R. Koechlin, Les Ivoires gothiques français (Paris, 1924), I, pp. 65, 195, 201, 268; II, no. 32; III, pl. CXXIV.
W. W. Watts, Catalogue of Pastoral Staves, Victoria and Albert Museum (London, 1924), no. 27, pl. 16.
M. Longhurst, Catalogue of Carvings in Ivory, Victoria and Albert Museum, 2 vols (London, 1927 and 1929), II (1929), pp. 9-10.
P. B. Cott, Siculo-Arabic Ivories (Princeton, 1939), cat. no. 151, pl. 61.
P. Giusti, 'Une Madonna in avorio nel Museo Duca di Martina. Plastica minore e scultura monumentale nella Francia del XIII secolo', in Bollettino d'Arte, 67 (1982), pp. 77-86 (figs. 13-14).
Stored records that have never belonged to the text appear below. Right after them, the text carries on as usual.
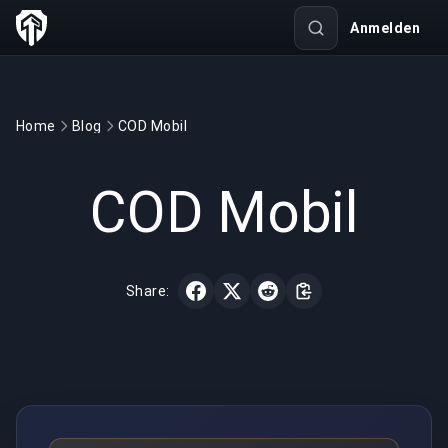
Anmelden
Home
Blog
COD Mobil
GAMING
2 min read
23.09.2020
COD Mobil
Share: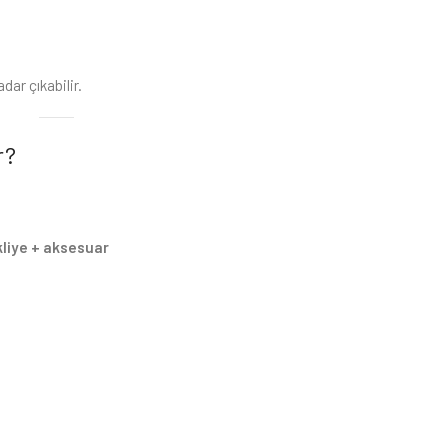
ar çıkabilir.
r?
akliye + aksesuar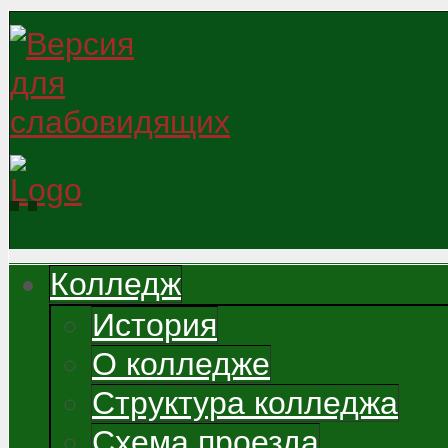
Колледж
История
О колледже
Структура колледжа
Схема проезда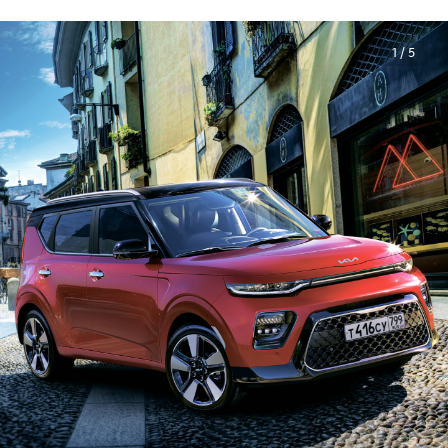
1 / 5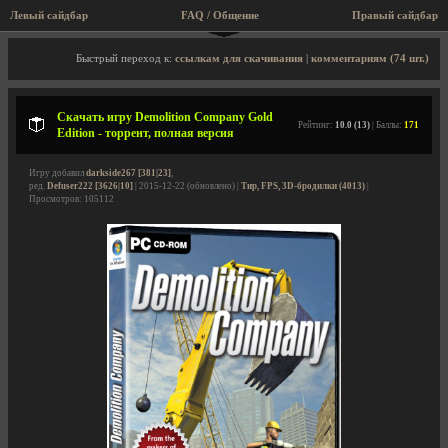
Левый сайдбар
FAQ / Общение
Правый сайдбар
Описание игры, торрент, скриншоты, видео
Быстрый переход к:
ссылкам для скачивания
|
комментариям (74 шт.)
Скачать игру Demolition Company Gold
Рейтинг:
10.0 (13)
| Баллы:
171
Edition - торрент, полная версия
Игру добавил
darkside267 [381|23]
,
ред.
Defuser222 [3626|10]
| 2015-12-22 (обновлено) |
Тир, FPS, 3D-бродилки (4013)
|
Просмотров: 105112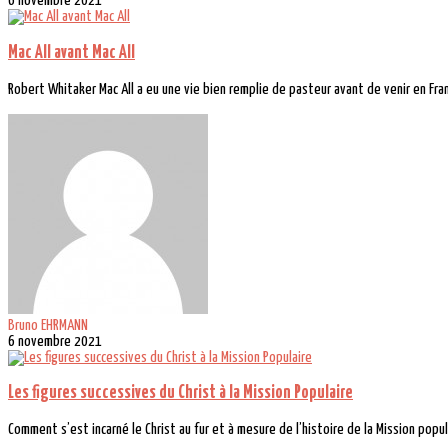
6 novembre 2021
Mac All avant Mac All
Robert Whitaker Mac All a eu une vie bien remplie de pasteur avant de venir en Fran
Bruno EHRMANN
6 novembre 2021
Les figures successives du Christ à la Mission Populaire
Comment s’est incarné le Christ au fur et à mesure de l’histoire de la Mission popula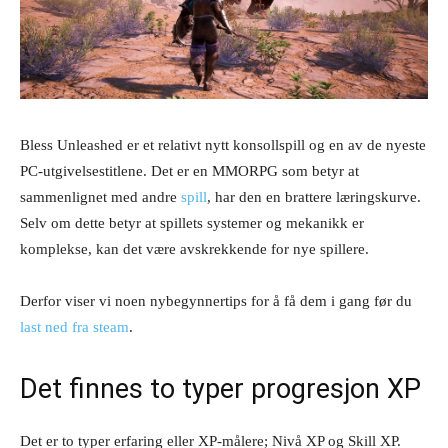
Bless Unleashed er et relativt nytt konsollspill og en av de nyeste
PC-utgivelsestitlene. Det er en MMORPG som betyr at
sammenlignet med andre
spill
, har den en brattere læringskurve.
Selv om dette betyr at spillets systemer og mekanikk er
komplekse, kan det være avskrekkende for nye spillere.
Derfor viser vi noen nybegynnertips for å få dem i gang før du
last ned fra steam
.
Det finnes to typer progresjon XP
Det er to typer erfaring eller XP-målere; Nivå XP og Skill XP.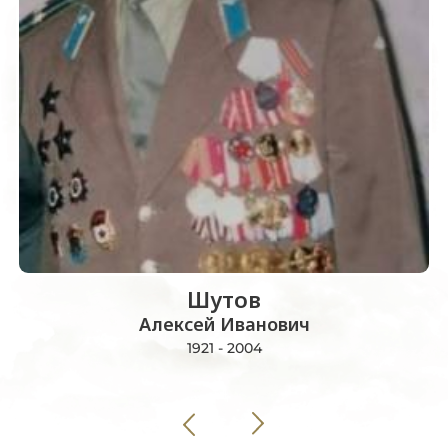
Шутов
Алексей Иванович
1921 - 2004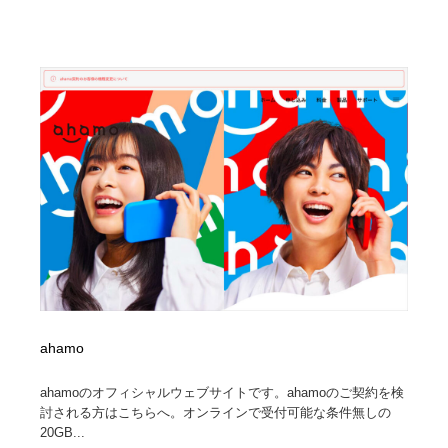
Drawing Software / お絵かきソフト・アプリ・ブラシ
ニュース・マガジン・メディア・SNS・YouTube
346
ニュース・マガジン・メディア・SNS・YouTube
ahamo
ahamoのオフィシャルウェブサイトです。ahamoのご契約を検
討される方はこちらへ。オンラインで受付可能な条件無しの
20GB...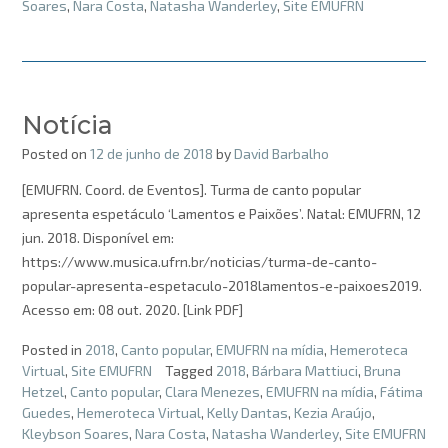
Soares
,
Nara Costa
,
Natasha Wanderley
,
Site EMUFRN
Notícia
Posted on
12 de junho de 2018
by
David Barbalho
[EMUFRN. Coord. de Eventos]. Turma de canto popular
apresenta espetáculo ‘Lamentos e Paixões’. Natal: EMUFRN, 12
jun. 2018. Disponível em:
https://www.musica.ufrn.br/noticias/turma-de-canto-
popular-apresenta-espetaculo-2018lamentos-e-paixoes2019.
Acesso em: 08 out. 2020. [Link PDF]
Posted in
2018
,
Canto popular
,
EMUFRN na mídia
,
Hemeroteca
Virtual
,
Site EMUFRN
Tagged
2018
,
Bárbara Mattiuci
,
Bruna
Hetzel
,
Canto popular
,
Clara Menezes
,
EMUFRN na mídia
,
Fátima
Guedes
,
Hemeroteca Virtual
,
Kelly Dantas
,
Kezia Araújo
,
Kleybson Soares
,
Nara Costa
,
Natasha Wanderley
,
Site EMUFRN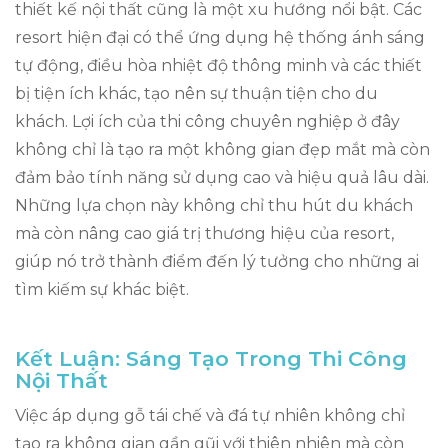
thiết kế nội thất cũng là một xu hướng nổi bật. Các
resort hiện đại có thể ứng dụng hệ thống ánh sáng
tự động, điều hòa nhiệt độ thông minh và các thiết
bị tiện ích khác, tạo nên sự thuận tiện cho du
khách. Lợi ích của thi công chuyên nghiệp ở đây
không chỉ là tạo ra một không gian đẹp mắt mà còn
đảm bảo tính năng sử dụng cao và hiệu quả lâu dài.
Những lựa chọn này không chỉ thu hút du khách
mà còn nâng cao giá trị thương hiệu của resort,
giúp nó trở thành điểm đến lý tưởng cho những ai
tìm kiếm sự khác biệt.
Kết Luận: Sáng Tạo Trong Thi Công
Nội Thất
Việc áp dụng gỗ tái chế và đá tự nhiên không chỉ
tạo ra không gian gần gũi với thiên nhiên mà còn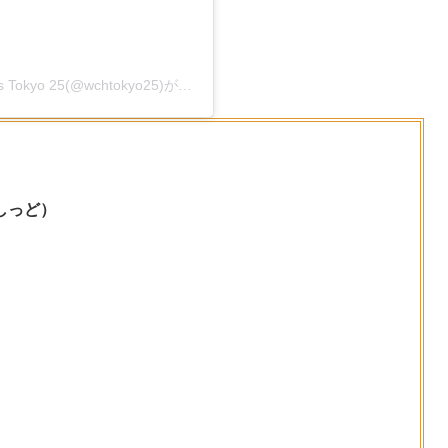
東京2025世界陸上/World Athletics Championships Tokyo 25(@wchtokyo25)がシェアした投稿
しっど）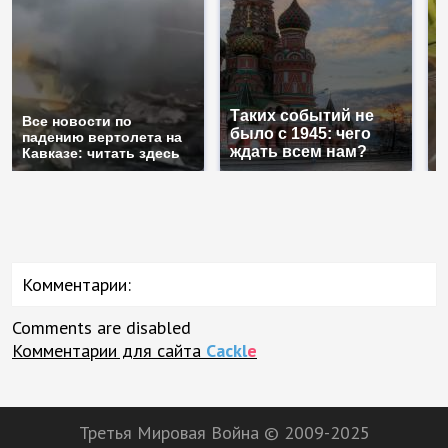
Таких событий не
Н
Все новости по
было с 1945: чего
г
падению вертолета на
ждать всем нам?
м
Кавказе: читать здесь
Комментарии:
Comments are disabled
Комментарии для сайта
Cackl
e
Третья Мировая Война © 2009-2025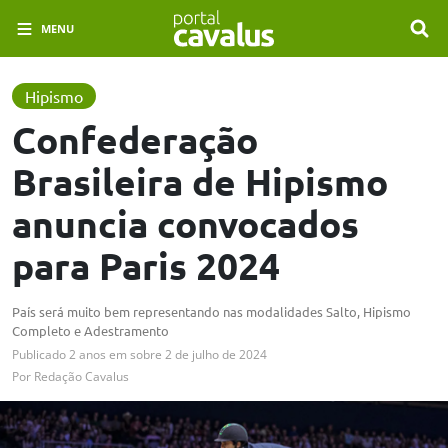
MENU
Hipismo
Confederação
Brasileira de Hipismo
anuncia convocados
para Paris 2024
País será muito bem representando nas modalidades Salto, Hipismo
Completo e Adestramento
Publicado
2 anos em
sobre
2 de julho de 2024
Por
Redação Cavalus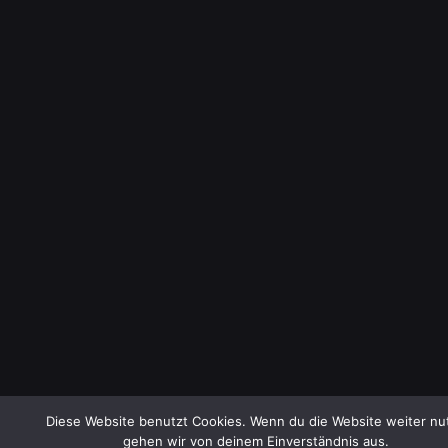
Diese Website benutzt Cookies. Wenn du die Website weiter nut
gehen wir von deinem Einverständnis aus.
D. Gaborit-Chopin, E. Antoine, 'Une dation médiévale', in Revue du Louvre, 4 (2007), p. 10.
P. Williamson and G. Davies, Medieval Ivory Carvings 1200-1550 (London, 2014), no. 145.
J. Warren, Medieval and Renaissance Sculpture in the Ashmolean Museum, 3 vols (Oxford, 2014), Vol. 2: Sculptures in Stone, Clay, Ivory, Bone and Wood, p. 552, in relation to no. 157.